You can put this one into the quack box along with another similar
signal I’ve seen used to mark links as suspicious, one called
Low Link Velocity,
which is apparently when a domain or page is no longer attracting
backlinks as quickly as it once did and hence is therefore likely to be a
domain which has been sold to a link spammer and is now being used as a
link farm. This again could never be used as a signal by Google to
qualify links as many domains and pages attract a natural spike of back
links when they are first published and interest generally diminishes as
time goes by. That’s pretty normal and certainly not a signal which
could be relied upon to qualify a link!
•Links which come from sites with identical C class. FACT OR FICTION?
In general there is some truth to this one, however, its not a simple
case of black and white though it’s certainly a useful signal for Google
to see whats connected during a manual inspection, certainly also once
they have smelt a rat but it is most likely treated as a SOFT signal in
the SERPs. They would most likely limit the Juice being passed from one
IP to another and these links should most certainly be avoided as it
would help them find networks. That said theres another problem which
I’ve seen here, I have seen historical data being used in some link
audit reports whereby the hosting was changed years ago and the IP data
being supplied is historic and hence misleading. Its a good signal ONLY
if the data is reliable and fresh!
•Links from pages with a big number of external links. ANOTHER FALSE ASSUMPTION?

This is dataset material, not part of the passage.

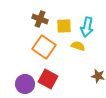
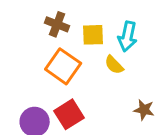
yellow semicircle: (78, 46) -> (114, 65), turned -152
red square: (48, 79) -> (69, 114), turned 30

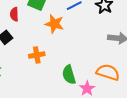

While I’d tend to agree that if a page has lots of outbound links its
most likely of low value, though in some instances there are pages that
do contain value and have lots of outbound links. Typically where all
the links are natural and relevant to each other and where the anchors
were not money terms you could be safe to assume the page was worthy. So
crudely treating all pages as bad based on the numbers of outbound
links alone would undoubtedly raise false positives and there is no
evidence to suggest Google is that crude.
So where does that leave us? Pretty much in a mess based on some of
these very unsound signals. Raising flags which are unsafe results in
huge amounts of ‘possibly’ suspicious links which then have to be
reviewed again manually which totally defeats the whole purpose of
having a link audit in the first place!